Avant je disais auteureuh, pour marquer la différence.
Et même, avant ça encore, je disais : auteur-je-m’en-fiche-du-E c’est vrai quoi, qu’est-ce qu’on s’en fout, non ?
Mais ça, c’était avant.
C’était avant Charlie, c’était avant la gravité du monde, c’était la relativité.
Je me suis retrouvée à essuyer mes larmes, choquée, comme nous avons été si nombreux et si profondément choqués, au matin d’un mauvais réveil et ça n’a plus jamais été pareil.
Que dire ? Comment formuler ? Comment respirer, après ça ?
C’est devenu une sorte d’urgence, renforcée par le fait de me retrouver régulièrement face à des enfants, des collégiens, des lycéens. Artiste, autrice invitée en milieu scolaire.
Alors au moins ça, être une adulte qui tient ses convictions, qui énonce ses doutes.

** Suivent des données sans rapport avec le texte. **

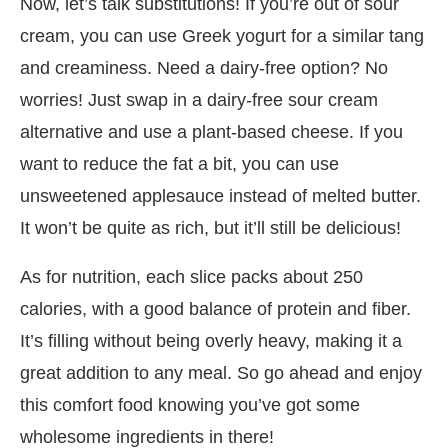
Now, let’s talk substitutions! If you’re out of sour
cream, you can use Greek yogurt for a similar tang
and creaminess. Need a dairy-free option? No
worries! Just swap in a dairy-free sour cream
alternative and use a plant-based cheese. If you
want to reduce the fat a bit, you can use
unsweetened applesauce instead of melted butter.
It won’t be quite as rich, but it’ll still be delicious!
As for nutrition, each slice packs about 250
calories, with a good balance of protein and fiber.
It’s filling without being overly heavy, making it a
great addition to any meal. So go ahead and enjoy
this comfort food knowing you’ve got some
wholesome ingredients in there!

Énoncer. De ma place. Par exemple l’effacement du féminin, dans l’histoire, la langue (si, si, au 17ème siècle, par l’Académie française) et la société. Et au fur et à mesure que j’ouvre mes yeux, je me rends compte à quel point ils étaient fermés, confiants, avant.

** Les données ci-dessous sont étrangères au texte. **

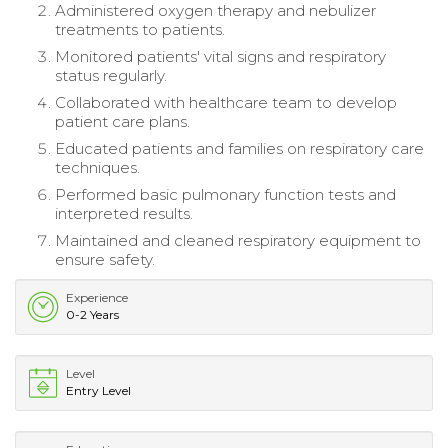
Administered oxygen therapy and nebulizer
treatments to patients.
Monitored patients' vital signs and respiratory
status regularly.
Collaborated with healthcare team to develop
patient care plans.
Educated patients and families on respiratory care
techniques.
Performed basic pulmonary function tests and
interpreted results.
Maintained and cleaned respiratory equipment to
ensure safety.
Experience
0-2 Years
Level
Entry Level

Puis, j’ai lu des articles, notamment écrits par Aurore Evain, comédienne, metteuse en scène et autrice. Et un jour, ce que j’avais sous les yeux se révèle, de façon limpide : auteur et autrice se construisent sur une racine commune. Auteure, en plus de rendre le féminin inaudible, est un masculin féminisé. C’est en cela, il me semble qu’il représente une perte de temps, qu’il brouille le message.

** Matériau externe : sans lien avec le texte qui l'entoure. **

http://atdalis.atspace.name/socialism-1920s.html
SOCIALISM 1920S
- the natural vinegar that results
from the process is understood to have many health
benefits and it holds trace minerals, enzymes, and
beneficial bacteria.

En quoi avons nous collectivement besoin de croire et faire croire que les mots ne comptent pas ou si peu ? De laisser imaginer que retrouver la forme féminine des mots serait l’effeminisation, la dévirilisation de vrai langage ? Le bien le bon la brute et l’édulcorée, pauvrette !
D’autant que l’inverse est impensable : jamais nous ne croiserons le moindre infirmièreur, cascadeuseur, aucun cas de figure ne fera qu’une institutrice donnera un institutriceur, ni une doctoresse un doctoresseur. Auteure, m’aura servi d’étape (ou m’aura leurré un moment, je ne saurais jamais : ) Mais cette forme n’est pas plus défendable que boulangèreur.
Et puis, rappeler qu’autrice nous vient du latin, des romains. Et se souvenir que les oreilles et les yeux s’habituent rapidement, aller va, ne vous inquiétez pas.
C’est comme ça que je l’ai adopté, d’abord timidement puis revendiqué, et que maintenant installé, il m’accompagne.
Et pas d’inquitéude, toutes les coquilles n’en sont pas : pour celles et ceux qui l’auraient remarqué, j’utilise parfois le principe de l’accord de proximité, qui est une belle invention, dont nous avons des exemples remontant à 1647, comme nous l’explique Eliane Viennot, professeuse* émérite de littérature française de la Renaissance. Et à l’attention des inquiets, je rajouterais que l’usage n’en est même pas douloureux.